Comment 10 Lennart Poettering 2011-04-11 18:07:20 UTC
You can add "nofail" to the mount options of your swap device. If you do then systemd will use it when it shows up, but not wait for it at boot. So I think your case is pretty well covered already.

Comment 11 cornel panceac 2011-04-11 18:14:52 UTC
thank you very much for your support. do you think one day a system will be able to "learn" from experience and add nofail by itself (maybe temporary) if the device was once missing? or if the device is not present in the partition table?

Comment 12 Lennart Poettering 2011-04-11 18:22:18 UTC
We cannot know what is necessary to make a device show up. We have to assume that a device is just slow in probing, and then eventually time-out.

On certain machines swap devices are needed for normal operation (simply because there is not enough real RAM).
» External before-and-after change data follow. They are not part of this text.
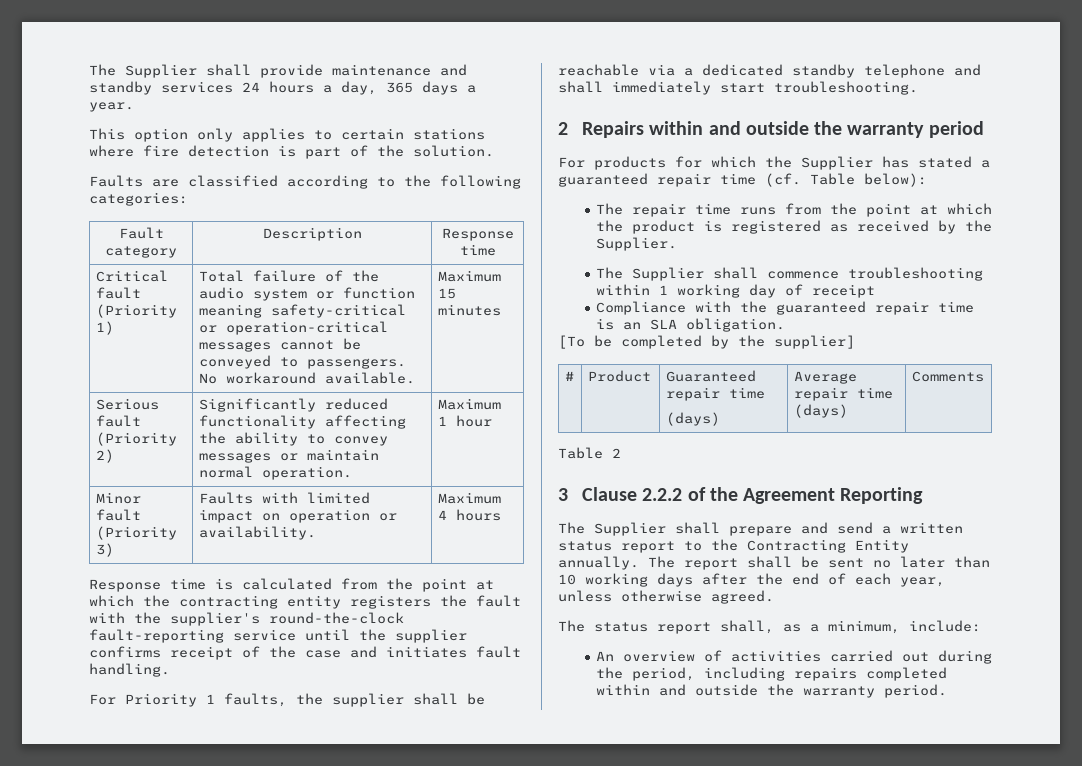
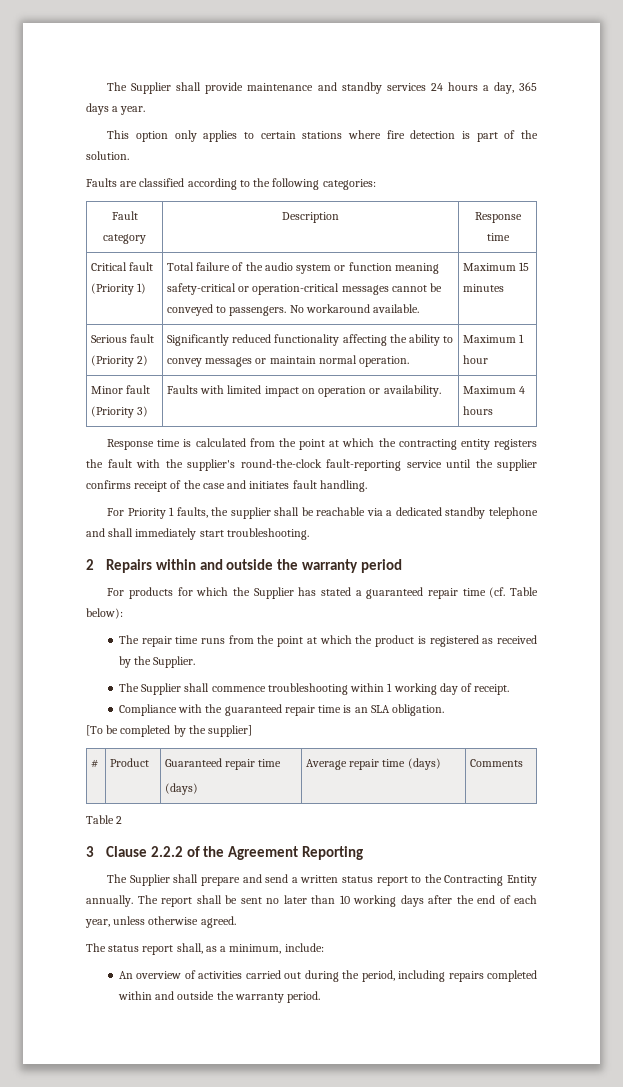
[812,284,876,298] receipt -> [474,684,510,695] receipt.

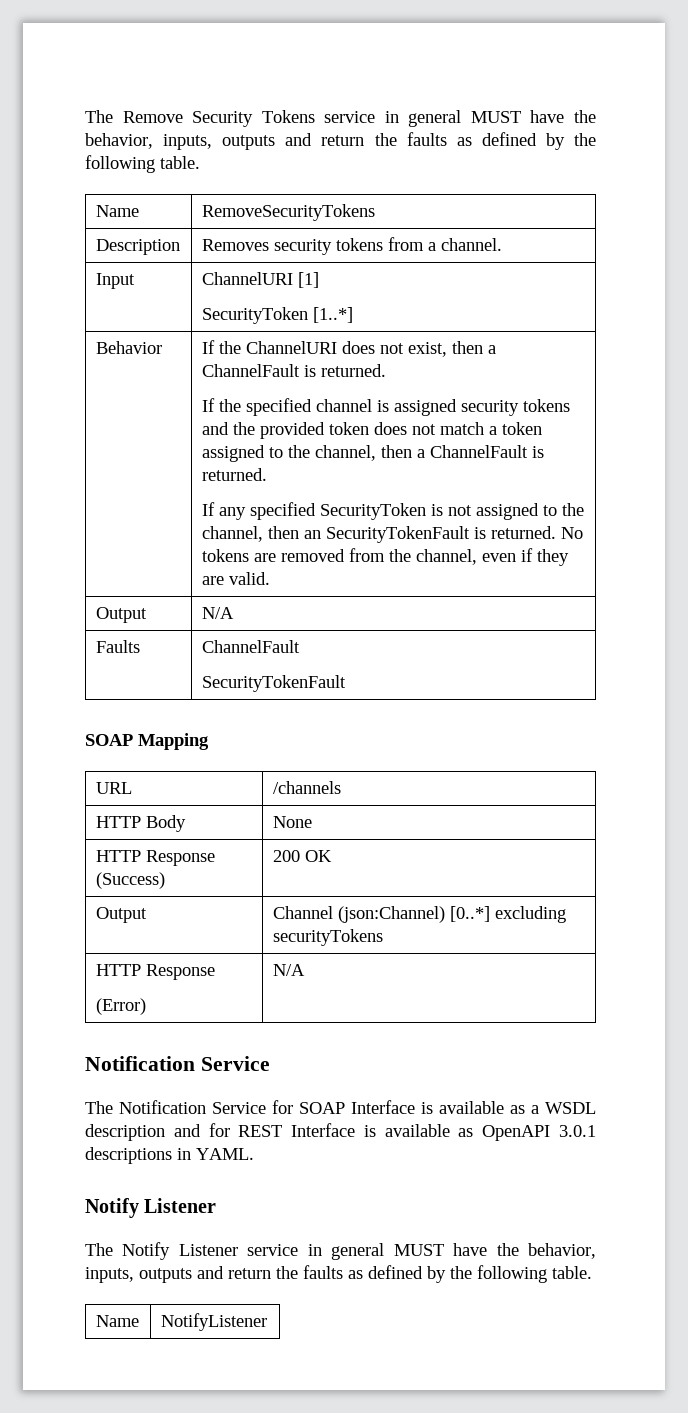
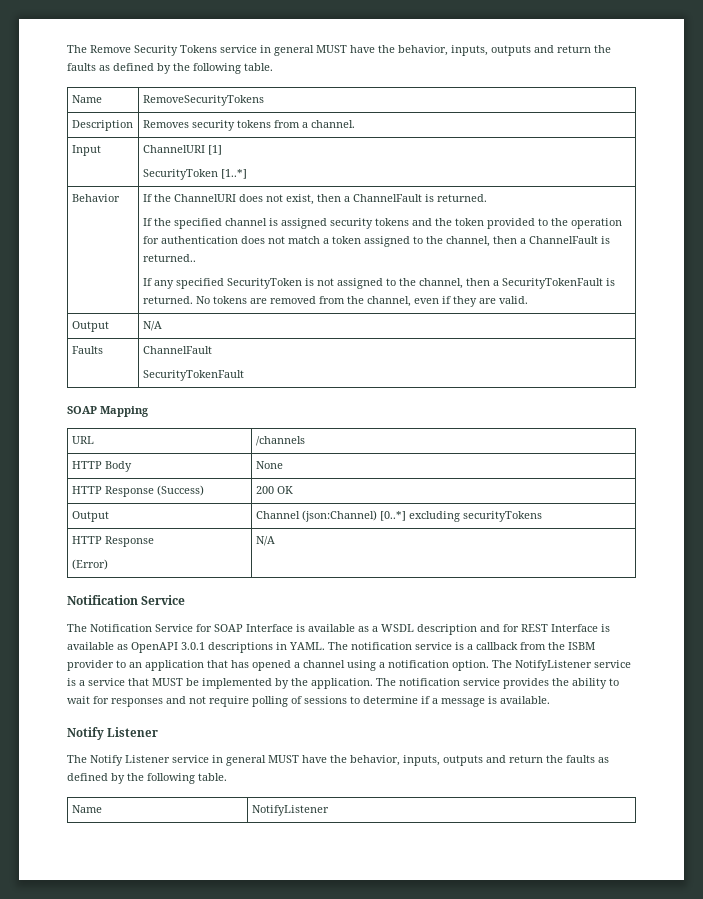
[259,422,369,439] provided token -> [454,218,622,229] [142,236,238,244] token provided to the operation for authentication
[201,468,267,481] returned. -> [142,254,196,262] returned..
[303,530,321,539] an -> [492,280,499,286] a
(254, 1154) none -> [328,642,595,650] [67,660,631,671] [67,678,619,689] [67,696,550,707] The notification service is a callback from the ISBM provider to an application that has opened a channel using a notification option. The NotifyListener service is a service that MUST be implemented by the application. The notification service provides the ability to wait for responses and not require polling of sessions to determine if a message is available.

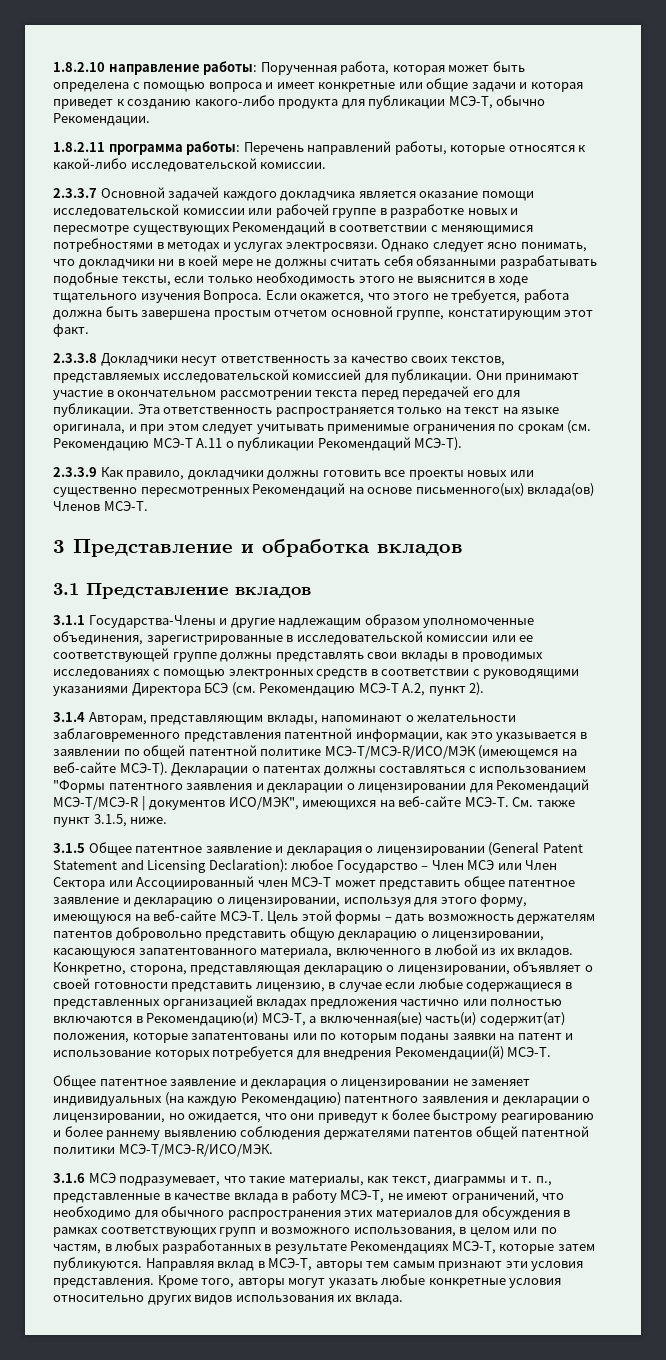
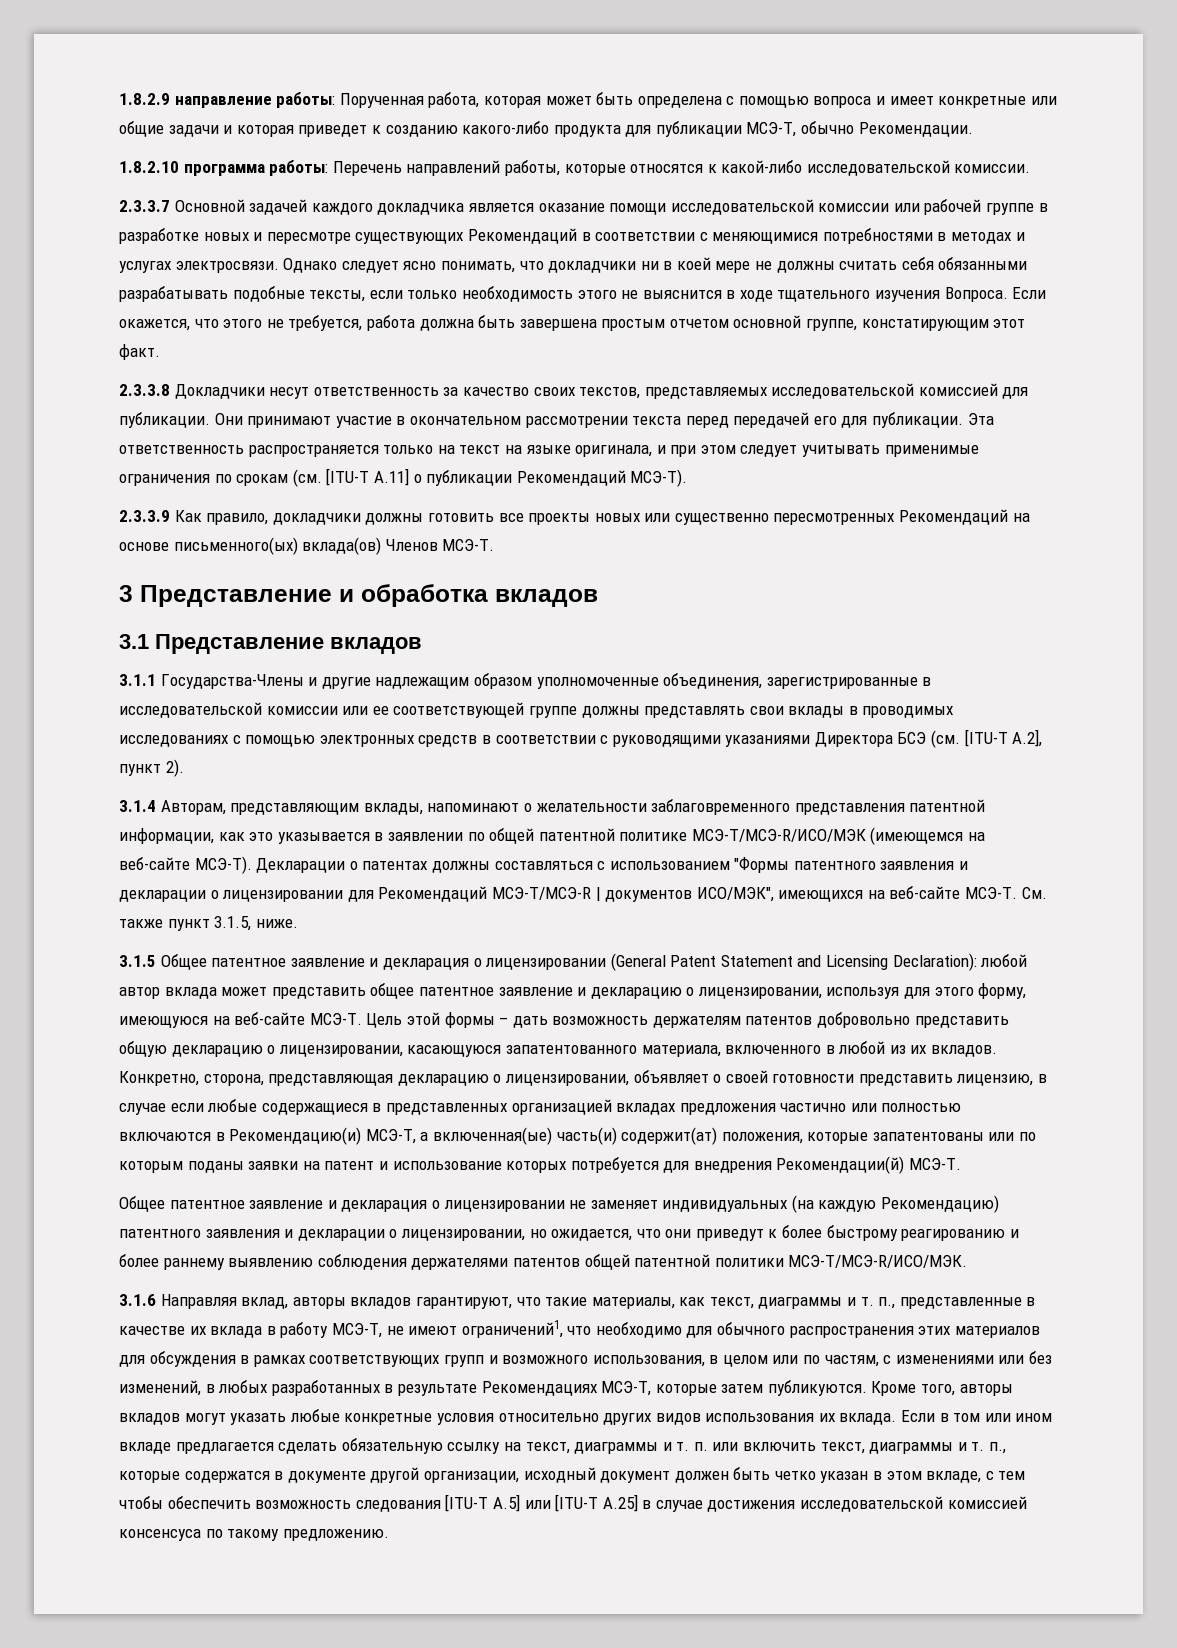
[53,62,105,72] 1.8.2.10 -> [119,93,170,105] 1.8.2.9
[53,142,105,152] 1.8.2.11 -> [119,161,179,173] 1.8.2.10
[53,438,223,451] Рекомендацию МСЭ-Т А.11 -> [326,468,409,486] [ITU-T А.11]
[259,683,426,696] Рекомендацию МСЭ-Т А.2, -> [964,729,1043,747] [ITU-T А.2],
[291,859,558,873] [53,876,332,890] любое Государство – Член МСЭ или Член Сектора или Ассоциированный член МСЭ-Т -> [981,954,1028,967] [119,987,217,999] любой автор вклада
[88,1173,221,1186] МСЭ подразумевает, -> [160,1294,512,1309] Направляя вклад, авторы вкладов гарантируют,
(231, 1196) none -> [189,1326,206,1335] их
[451,1189,539,1203] ограничений, -> [461,1320,563,1338] ограничений1,
(101, 1249) none -> [883,1351,1053,1364] [119,1380,201,1396] с изменениями или без изменений,
[145,1258,584,1271] [53,1278,154,1288] Направляя вклад в МСЭ-Т, авторы тем самым признают эти условия представления. -> (867, 1388) none
(285, 1283) none -> [119,1413,180,1425] вкладов
(403, 1300) none -> [901,1410,1053,1422] [119,1438,1007,1454] [119,1467,1026,1483] [119,1494,1027,1512] [119,1529,389,1541] Если в том или ином вкладе предлагается сделать обязательную ссылку на текст, диаграммы и т. п. или включить текст, диаграммы и т. п., которые содержатся в документе другой организации, исходный документ должен быть четко указан в этом вкладе, с тем чтобы обеспечить возможность следования [ITU-T A.5] или [ITU-T A.25] в случае достижения исследовательской комиссией консенсуса по такому предложению.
I think we should follow user configuration as far as possible, and never rewrite what the user explicitly configured.

Comment 13 cornel panceac 2011-04-11 18:28:54 UTC
i see. is there a way to configure the timeout to a smaller value?

Comment 14 Lennart Poettering 2011-04-11 18:38:49 UTC
Not right now (unless you configure the swap partition via a .swap unit file, instead of a line in /etc/fstab), but I do plan to add an option for that in fstab very soon.

Comment 15 cornel panceac 2011-04-11 19:00:30 UTC
that would be great. thank you very much.